> Extract

Start

When the House of Representatives returns early from summer recess next week to vote on a blueprint for Democrats’ eventual multitrillion-dollar spending bill, the Democratic majority will quickly have to resolve a high-stakes standoff. In one corner: Speaker Nancy Pelosi, President Joe Biden, and a comfortable majority of House Democrats. In the other: nine House moderates, led by New Jersey Rep. Josh Gottheimer, co-chair of the bipartisan but not necessarily accurately named Problem Solvers Caucus.
So which side would you put your money on? Exactly. Which makes the most pressing question for our nation’s lawmakers: What, precisely, is Gottheimer’s endgame here?
Gottheimer, a former speechwriter for Bill Clinton representing a swingy, but Democrat-trending, northern New Jersey district, was elected to Congress in 2016 and has regularly raised the ire of the left. He led other Problem Solvers in trying to extract concessions from Pelosi ahead of her return to the speakership in 2019. He’s also a prodigious fundraiser; his connections to Wall Street and corporate America are a constant source of speculation about ulterior motives among progressives.
When the Problem Solvers tried to force concessions from Pelosi in exchange for speaker votes, though, she rolled them. And even though some of Gottheimer’s crew got antsy about the first Trump impeachment, they ultimately almost unanimously went along with it. This is Democratic moderates’ reputation within the Capitol: They’ll make a lot of noise, but won’t go to the mattresses because they understand, in all likelihood, that they’ll lose.
Which makes their current, aggressive stand all the more intriguing.
House Democratic leaders, facing a pissed-off contingent of House progressives and committee chairs displeased about being shut out from negotiations over the bipartisan infrastructure deal that recently passed the Senate, came up with a strategy earlier this summer. The House, Pelosi committed, would not vote on that Senate deal until the Senate had also sent over a suitable bill for the rest of Democrats’ social spending agenda, on health care, climate, the child tax credit, and everything—everything—else. Holding that bipartisan bill in escrow was the way for progressives to ensure that moderates wouldn’t peace out on the rest of the agenda once they had gotten the “hard” infrastructure bill, which they craved, signed into law.
Plenty of House Democratic moderates were unhappy with this and wanted an immediate vote on the bipartisan Senate bill. It’s perfectly understandable where they’re coming from. Many of the moderates’ seats will be the first to go if the 2022 midterm atmosphere sours. They are the ones who, when returning to their districts for August recess, can’t turn on the TV without seeing a flood of well-financed attacks against them. It makes sense that they would want a nice, once-in-a-decade bill to rebuild roads and bridges to vote for now and to campaign on for the rest of summer recess.

End

[A block of data]
Start

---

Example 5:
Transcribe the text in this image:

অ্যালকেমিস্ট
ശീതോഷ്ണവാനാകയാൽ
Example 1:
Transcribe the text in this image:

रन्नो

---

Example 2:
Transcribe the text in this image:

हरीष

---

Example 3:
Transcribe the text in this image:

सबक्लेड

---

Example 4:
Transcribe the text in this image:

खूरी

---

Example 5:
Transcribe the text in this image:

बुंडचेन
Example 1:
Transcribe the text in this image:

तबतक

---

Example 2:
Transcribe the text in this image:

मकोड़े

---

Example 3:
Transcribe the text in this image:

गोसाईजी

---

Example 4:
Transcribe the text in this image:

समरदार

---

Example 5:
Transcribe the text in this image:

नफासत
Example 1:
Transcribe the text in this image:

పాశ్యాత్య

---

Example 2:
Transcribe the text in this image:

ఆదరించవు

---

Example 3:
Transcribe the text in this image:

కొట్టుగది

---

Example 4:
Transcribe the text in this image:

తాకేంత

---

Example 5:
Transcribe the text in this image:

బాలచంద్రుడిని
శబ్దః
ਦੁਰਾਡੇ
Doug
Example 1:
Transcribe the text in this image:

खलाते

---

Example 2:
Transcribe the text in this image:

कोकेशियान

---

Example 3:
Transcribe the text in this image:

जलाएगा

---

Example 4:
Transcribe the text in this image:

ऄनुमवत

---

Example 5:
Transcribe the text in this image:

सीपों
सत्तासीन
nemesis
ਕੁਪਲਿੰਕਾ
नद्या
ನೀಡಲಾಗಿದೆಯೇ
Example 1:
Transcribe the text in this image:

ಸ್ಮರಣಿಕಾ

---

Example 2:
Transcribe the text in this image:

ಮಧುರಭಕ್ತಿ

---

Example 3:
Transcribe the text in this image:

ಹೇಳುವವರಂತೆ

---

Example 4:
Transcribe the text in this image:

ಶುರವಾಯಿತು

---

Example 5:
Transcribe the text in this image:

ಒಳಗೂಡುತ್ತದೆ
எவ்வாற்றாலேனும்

End

> Requirements
A. In the article on the House spending standoff, how many House moderates does Josh Gottheimer lead?
B. Rewrite the entries in the block of data, changing every "Transcribe" to "Write out" and keeping everything else the same.
The article and the entries are unrelated to each other.

> Expected outputs
A. Nine.

B.
---

Example 5:
Write out the text in this image:

অ্যালকেমিস্ট
ശീതോഷ്ണവാനാകയാൽ
Example 1:
Write out the text in this image:

रन्नो

---

Example 2:
Write out the text in this image:

हरीष

---

Example 3:
Write out the text in this image:

सबक्लेड

---

Example 4:
Write out the text in this image:

खूरी

---

Example 5:
Write out the text in this image:

बुंडचेन
Example 1:
Write out the text in this image:

तबतक

---

Example 2:
Write out the text in this image:

मकोड़े

---

Example 3:
Write out the text in this image:

गोसाईजी

---

Example 4:
Write out the text in this image:

समरदार

---

Example 5:
Write out the text in this image:

नफासत
Example 1:
Write out the text in this image:

పాశ్యాత్య

---

Example 2:
Write out the text in this image:

ఆదరించవు

---

Example 3:
Write out the text in this image:

కొట్టుగది

---

Example 4:
Write out the text in this image:

తాకేంత

---

Example 5:
Write out the text in this image:

బాలచంద్రుడిని
శబ్దః
ਦੁਰਾਡੇ
Doug
Example 1:
Write out the text in this image:

खलाते

---

Example 2:
Write out the text in this image:

कोकेशियान

---

Example 3:
Write out the text in this image:

जलाएगा

---

Example 4:
Write out the text in this image:

ऄनुमवत

---

Example 5:
Write out the text in this image:

सीपों
सत्तासीन
nemesis
ਕੁਪਲਿੰਕਾ
नद्या
ನೀಡಲಾಗಿದೆಯೇ
Example 1:
Write out the text in this image:

ಸ್ಮರಣಿಕಾ

---

Example 2:
Write out the text in this image:

ಮಧುರಭಕ್ತಿ

---

Example 3:
Write out the text in this image:

ಹೇಳುವವರಂತೆ

---

Example 4:
Write out the text in this image:

ಶುರವಾಯಿತು

---

Example 5:
Write out the text in this image:

ಒಳಗೂಡುತ್ತದೆ
எவ்வாற்றாலேனும்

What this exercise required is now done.